Adding upstream version 3.40.1.upstream/3.40.1 upstream

Signed-off-by: Daniel Baumann <daniel.baumann@progress-linux.org>
author: Daniel Baumann <daniel.baumann@progress-linux.org> 2024-05-05 17:28:19 +0000
committer: Daniel Baumann <daniel.baumann@progress-linux.org> 2024-05-05 17:28:19 +0000
commit: 18657a960e125336f704ea058e25c27bd3900dcb (patch)
tree: 17b438b680ed45a996d7b59951e6aa34023783f2 /ext/fts2/README.tokenizers
parent: Initial commit. (diff)
download: sqlite3-upstream.tar.xz
sqlite3-upstream.zip
1 files changed, 133 insertions, 0 deletions
diff --git a/ext/fts2/README.tokenizers b/ext/fts2/README.tokenizers
new file mode 100644
index 0000000..98d2021
--- /dev/null
+++ b/ext/fts2/README.tokenizers
@@ -0,0 +1,133 @@
+
+1. FTS2 Tokenizers
+
+  When creating a new full-text table, FTS2 allows the user to select
+  the text tokenizer implementation to be used when indexing text
+  by specifying a "tokenizer" clause as part of the CREATE VIRTUAL TABLE
+  statement:
+
+    CREATE VIRTUAL TABLE <table-name> USING fts2(
+      <columns ...> [, tokenizer <tokenizer-name> [<tokenizer-args>]]
+    );
+
+  The built-in tokenizers (valid values to pass as <tokenizer name>) are
+  "simple" and "porter".
+
+  <tokenizer-args> should consist of zero or more white-space separated
+  arguments to pass to the selected tokenizer implementation.
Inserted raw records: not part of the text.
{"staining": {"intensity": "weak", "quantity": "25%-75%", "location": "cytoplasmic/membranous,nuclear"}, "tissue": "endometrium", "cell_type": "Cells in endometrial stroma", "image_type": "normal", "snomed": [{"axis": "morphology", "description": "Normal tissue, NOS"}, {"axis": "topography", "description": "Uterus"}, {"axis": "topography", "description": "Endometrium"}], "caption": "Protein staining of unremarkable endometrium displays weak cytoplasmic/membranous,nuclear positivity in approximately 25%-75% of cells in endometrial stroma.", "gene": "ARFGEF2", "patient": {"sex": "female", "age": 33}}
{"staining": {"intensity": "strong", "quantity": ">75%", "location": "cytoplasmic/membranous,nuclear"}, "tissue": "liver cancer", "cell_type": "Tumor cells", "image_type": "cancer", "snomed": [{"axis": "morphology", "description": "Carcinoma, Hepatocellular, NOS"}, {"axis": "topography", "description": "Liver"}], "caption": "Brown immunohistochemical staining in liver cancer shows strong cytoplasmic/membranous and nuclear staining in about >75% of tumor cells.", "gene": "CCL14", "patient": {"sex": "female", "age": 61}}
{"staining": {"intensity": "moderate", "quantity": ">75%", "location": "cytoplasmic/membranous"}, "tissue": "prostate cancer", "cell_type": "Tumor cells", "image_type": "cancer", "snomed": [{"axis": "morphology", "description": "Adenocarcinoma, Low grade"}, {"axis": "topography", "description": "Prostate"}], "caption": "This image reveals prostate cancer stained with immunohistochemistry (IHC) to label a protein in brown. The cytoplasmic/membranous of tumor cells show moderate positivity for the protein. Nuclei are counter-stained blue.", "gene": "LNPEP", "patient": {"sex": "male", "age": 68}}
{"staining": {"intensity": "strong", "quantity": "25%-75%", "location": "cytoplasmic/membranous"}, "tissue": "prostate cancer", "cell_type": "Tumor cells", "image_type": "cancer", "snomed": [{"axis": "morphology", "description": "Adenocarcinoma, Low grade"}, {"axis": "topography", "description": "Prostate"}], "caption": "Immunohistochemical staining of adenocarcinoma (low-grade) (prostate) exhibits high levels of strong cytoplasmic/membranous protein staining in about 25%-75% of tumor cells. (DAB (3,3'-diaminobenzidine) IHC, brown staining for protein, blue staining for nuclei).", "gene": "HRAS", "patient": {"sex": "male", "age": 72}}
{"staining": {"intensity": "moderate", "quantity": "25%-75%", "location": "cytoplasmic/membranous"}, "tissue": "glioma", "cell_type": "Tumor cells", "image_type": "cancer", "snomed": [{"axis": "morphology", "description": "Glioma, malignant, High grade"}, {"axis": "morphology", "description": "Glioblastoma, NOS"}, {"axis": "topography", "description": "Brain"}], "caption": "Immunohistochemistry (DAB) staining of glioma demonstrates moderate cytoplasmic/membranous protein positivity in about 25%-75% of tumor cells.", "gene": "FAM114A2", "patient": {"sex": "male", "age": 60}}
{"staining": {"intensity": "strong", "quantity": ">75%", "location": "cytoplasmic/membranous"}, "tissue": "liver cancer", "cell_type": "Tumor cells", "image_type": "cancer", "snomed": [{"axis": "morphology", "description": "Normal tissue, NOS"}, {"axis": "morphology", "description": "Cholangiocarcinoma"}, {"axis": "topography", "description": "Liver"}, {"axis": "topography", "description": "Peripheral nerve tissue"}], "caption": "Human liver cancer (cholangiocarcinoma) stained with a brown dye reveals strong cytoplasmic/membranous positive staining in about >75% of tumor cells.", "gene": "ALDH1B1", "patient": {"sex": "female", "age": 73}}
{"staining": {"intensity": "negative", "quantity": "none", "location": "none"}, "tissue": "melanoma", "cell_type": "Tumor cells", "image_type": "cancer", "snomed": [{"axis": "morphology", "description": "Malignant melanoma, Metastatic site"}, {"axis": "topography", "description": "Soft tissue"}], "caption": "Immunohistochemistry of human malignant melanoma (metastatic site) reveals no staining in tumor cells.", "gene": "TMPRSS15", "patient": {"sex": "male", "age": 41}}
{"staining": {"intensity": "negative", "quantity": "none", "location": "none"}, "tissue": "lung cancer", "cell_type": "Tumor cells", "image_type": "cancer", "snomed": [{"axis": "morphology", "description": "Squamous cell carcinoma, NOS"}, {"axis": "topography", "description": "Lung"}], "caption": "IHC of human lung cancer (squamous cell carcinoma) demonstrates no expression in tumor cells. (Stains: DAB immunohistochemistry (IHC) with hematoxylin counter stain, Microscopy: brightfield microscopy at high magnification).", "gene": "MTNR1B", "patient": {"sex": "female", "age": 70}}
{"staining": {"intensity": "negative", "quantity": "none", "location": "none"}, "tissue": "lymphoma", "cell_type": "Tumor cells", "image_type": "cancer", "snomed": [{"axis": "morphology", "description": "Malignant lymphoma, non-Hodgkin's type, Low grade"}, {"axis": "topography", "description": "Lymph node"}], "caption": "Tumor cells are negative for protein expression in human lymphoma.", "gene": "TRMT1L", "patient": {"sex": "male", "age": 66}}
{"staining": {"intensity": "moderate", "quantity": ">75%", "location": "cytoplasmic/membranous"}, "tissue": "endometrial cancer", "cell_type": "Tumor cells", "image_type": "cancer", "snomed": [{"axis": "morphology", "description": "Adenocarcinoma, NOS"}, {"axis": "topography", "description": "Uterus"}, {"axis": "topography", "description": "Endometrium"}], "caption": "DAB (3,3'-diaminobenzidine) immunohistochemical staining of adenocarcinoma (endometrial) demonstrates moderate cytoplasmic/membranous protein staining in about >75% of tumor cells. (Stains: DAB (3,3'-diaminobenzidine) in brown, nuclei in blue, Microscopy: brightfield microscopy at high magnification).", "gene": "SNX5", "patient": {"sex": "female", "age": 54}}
The 
+  interpretation of the arguments, if any, depends on the individual 
+  tokenizer.
+
+2. Custom Tokenizers
+
+  FTS2 allows users to provide custom tokenizer implementations. The 
+  interface used to create a new tokenizer is defined and described in 
+  the fts2_tokenizer.h source file.
+
+  Registering a new FTS2 tokenizer is similar to registering a new 
+  virtual table module with SQLite. The user passes a pointer to a
+  structure containing pointers to various callback functions that
+  make up the implementation of the new tokenizer type. For tokenizers,
+  the structure (defined in fts2_tokenizer.h) is called
+  "sqlite3_tokenizer_module".
+
+  FTS2 does not expose a C-function that users call to register new
+  tokenizer types with a database handle. Instead, the pointer must
+  be encoded as an SQL blob value and passed to FTS2 through the SQL
+  engine by evaluating a special scalar function, "fts2_tokenizer()".
+  The fts2_tokenizer() function may be called with one or two arguments,
+  as follows:
+
+    SELECT fts2_tokenizer(<tokenizer-name>);
+    SELECT fts2_tokenizer(<tokenizer-name>, <sqlite3_tokenizer_module ptr>);
+  
+  Where <tokenizer-name> is a string identifying the tokenizer and
+  <sqlite3_tokenizer_module ptr> is a pointer to an sqlite3_tokenizer_module
+  structure encoded as an SQL blob. If the second argument is present,
+  it is registered as tokenizer <tokenizer-name> and a copy of it
+  returned. If only one argument is passed, a pointer to the tokenizer
+  implementation currently registered as <tokenizer-name> is returned,
+  encoded as a blob. Or, if no such tokenizer exists, an SQL exception
+  (error) is raised.
+
+  SECURITY: If the fts2 extension is used in an environment where potentially
+    malicious users may execute arbitrary SQL (i.e. gears), they should be
+    prevented from invoking the fts2_tokenizer() function, possibly using the
+    authorisation callback.
+
+  See "Sample code" below for an example of calling the fts2_tokenizer()
+  function from C code.
+
+3. ICU Library Tokenizers
+
+  If this extension is compiled with the SQLITE_ENABLE_ICU pre-processor 
+  symbol defined, then there exists a built-in tokenizer named "icu" 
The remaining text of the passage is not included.